待解问题 =>
1. 在这篇关于美国病人的短文里，职业病人每来一次接受检验后能领取多少车马费？
2. 从这篇关于美国病人的短文中摘录一段原文，从“Saturday, June 12, 2010”起，一直到“医生咨询, 还有车马费拿, 是个三赢情况。”为止。

原文节选 =>
━━━━━━━━━━

Saturday, June 12, 2010

美国病人

这几天开始在学校的安排下看当地的病人, 对他们的生活状况开始有一点接触。 这些病人都是同学校研究中心合作经年的职业病人, 说他们职业, 是因为他们都在失业的状况下, 或只有一份收入微薄的工作, 但因为眼睛的状况非常特殊,所以不介意当白老鼠, 来一次接受散瞳,麻醉, 及至少一个半小时的检验后, 领取40美元车马费。 也有另一种病人是老当益壮的退休人士, 在家里闲着没事干, 种花种草之外,又很担心自身的健康及眼睛状况, 便自动报名为志愿服务社区人士, 时不时地来研究中心报到, 让研究生当他们是研究对象, 他们不必整天掏腰包看医生, 可接受免费检查, 医生咨询, 还有车马费拿, 是个三赢情况。

━━━━━━━━━━

输入数据 =>
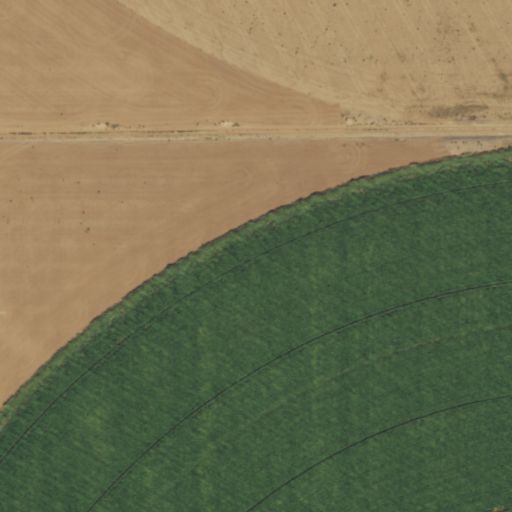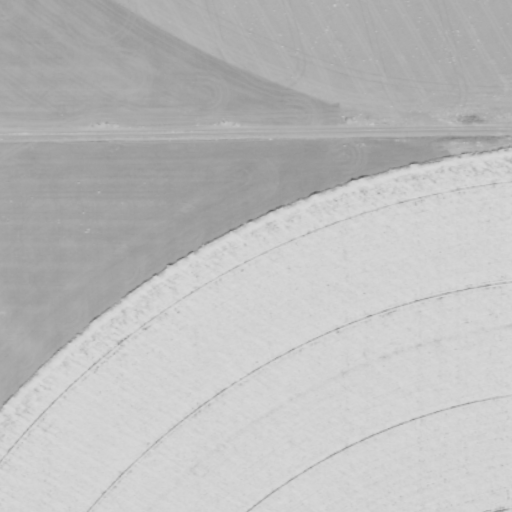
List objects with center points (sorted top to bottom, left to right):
road: (256, 148)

━━━━━━━━━━

答案列表 =>
1. 40美元。

2.
Saturday, June 12, 2010

美国病人

这几天开始在学校的安排下看当地的病人, 对他们的生活状况开始有一点接触。 这些病人都是同学校研究中心合作经年的职业病人, 说他们职业, 是因为他们都在失业的状况下, 或只有一份收入微薄的工作, 但因为眼睛的状况非常特殊,所以不介意当白老鼠, 来一次接受散瞳,麻醉, 及至少一个半小时的检验后, 领取40美元车马费。 也有另一种病人是老当益壮的退休人士, 在家里闲着没事干, 种花种草之外,又很担心自身的健康及眼睛状况, 便自动报名为志愿服务社区人士, 时不时地来研究中心报到, 让研究生当他们是研究对象, 他们不必整天掏腰包看医生, 可接受免费检查, 医生咨询, 还有车马费拿, 是个三赢情况。